Task item:
Pick out all lines with the word "name" from the records that follow.

*** Begin section ***

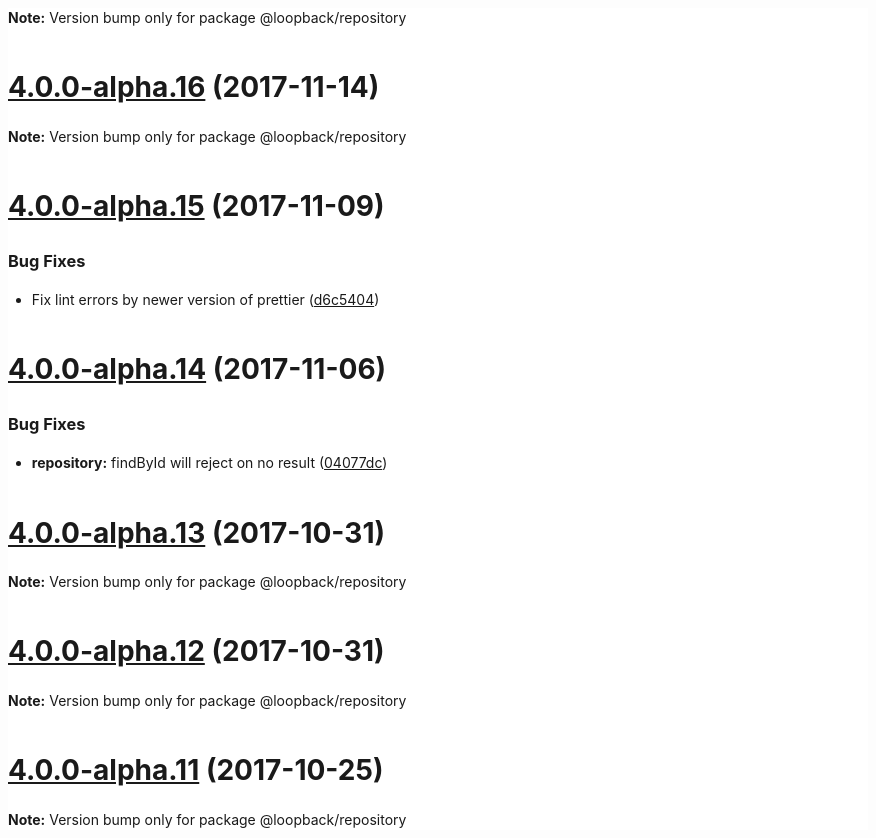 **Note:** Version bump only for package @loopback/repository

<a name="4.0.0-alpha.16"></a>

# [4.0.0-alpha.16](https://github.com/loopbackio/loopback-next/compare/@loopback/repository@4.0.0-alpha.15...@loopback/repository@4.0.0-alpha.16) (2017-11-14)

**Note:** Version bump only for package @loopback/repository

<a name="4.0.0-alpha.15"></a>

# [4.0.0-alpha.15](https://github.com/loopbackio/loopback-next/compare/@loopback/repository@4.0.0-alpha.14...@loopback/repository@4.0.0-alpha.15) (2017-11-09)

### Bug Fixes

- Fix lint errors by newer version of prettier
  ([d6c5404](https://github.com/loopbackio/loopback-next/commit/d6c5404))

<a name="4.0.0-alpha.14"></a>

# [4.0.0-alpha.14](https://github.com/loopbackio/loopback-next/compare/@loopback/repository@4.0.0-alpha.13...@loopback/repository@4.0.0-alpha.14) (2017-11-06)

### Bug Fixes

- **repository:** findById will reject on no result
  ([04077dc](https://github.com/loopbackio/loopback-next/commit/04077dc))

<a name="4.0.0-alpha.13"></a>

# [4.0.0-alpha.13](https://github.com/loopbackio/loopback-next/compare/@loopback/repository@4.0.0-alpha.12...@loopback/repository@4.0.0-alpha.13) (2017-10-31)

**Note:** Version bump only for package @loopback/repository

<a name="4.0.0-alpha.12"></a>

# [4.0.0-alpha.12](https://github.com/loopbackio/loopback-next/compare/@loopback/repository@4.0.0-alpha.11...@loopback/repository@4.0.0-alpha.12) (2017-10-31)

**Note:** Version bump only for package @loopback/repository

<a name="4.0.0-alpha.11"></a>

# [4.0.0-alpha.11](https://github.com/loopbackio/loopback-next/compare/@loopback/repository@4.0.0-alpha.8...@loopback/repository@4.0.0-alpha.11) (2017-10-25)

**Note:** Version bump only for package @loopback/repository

*** End section ***

Response for this exercise:
<a name="4.0.0-alpha.16"></a>
<a name="4.0.0-alpha.15"></a>
<a name="4.0.0-alpha.14"></a>
<a name="4.0.0-alpha.13"></a>
<a name="4.0.0-alpha.12"></a>
<a name="4.0.0-alpha.11"></a>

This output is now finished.